Work required
In the records below, rewrite the stretch from the line containing "実家に眠る思い出の写真が「スキャンサービス」で" through the end of the records, swapping "スキャンサービス" for "デジタル化サービス" and keeping every other character as it is.

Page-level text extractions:
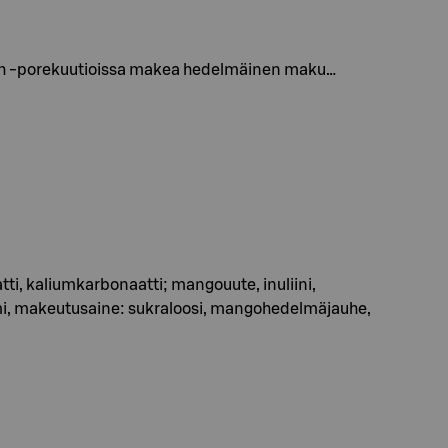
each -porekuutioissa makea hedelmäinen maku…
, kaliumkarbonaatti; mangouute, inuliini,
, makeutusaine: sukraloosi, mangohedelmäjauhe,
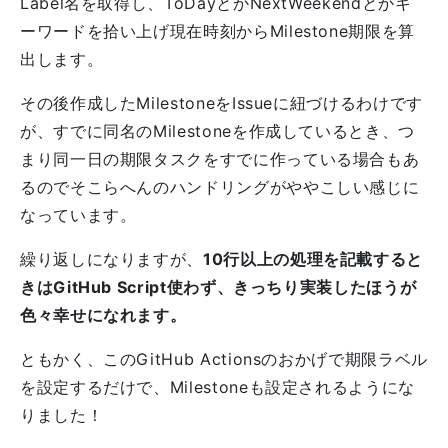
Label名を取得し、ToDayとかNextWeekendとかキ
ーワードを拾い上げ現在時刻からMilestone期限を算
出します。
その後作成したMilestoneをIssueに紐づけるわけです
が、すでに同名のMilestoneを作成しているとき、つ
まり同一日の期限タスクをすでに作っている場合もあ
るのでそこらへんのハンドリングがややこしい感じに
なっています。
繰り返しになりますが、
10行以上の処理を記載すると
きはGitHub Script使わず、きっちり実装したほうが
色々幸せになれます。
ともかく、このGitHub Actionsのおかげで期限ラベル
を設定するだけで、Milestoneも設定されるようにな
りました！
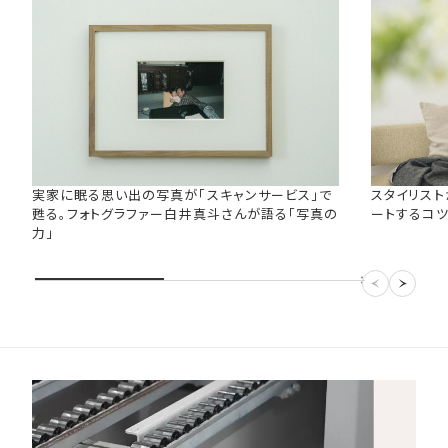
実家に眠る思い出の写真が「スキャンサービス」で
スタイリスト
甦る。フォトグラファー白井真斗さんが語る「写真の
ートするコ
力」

Answer for this exercise
実家に眠る思い出の写真が「デジタル化サービス」で
スタイリスト
甦る。フォトグラファー白井真斗さんが語る「写真の
ートするコ
力」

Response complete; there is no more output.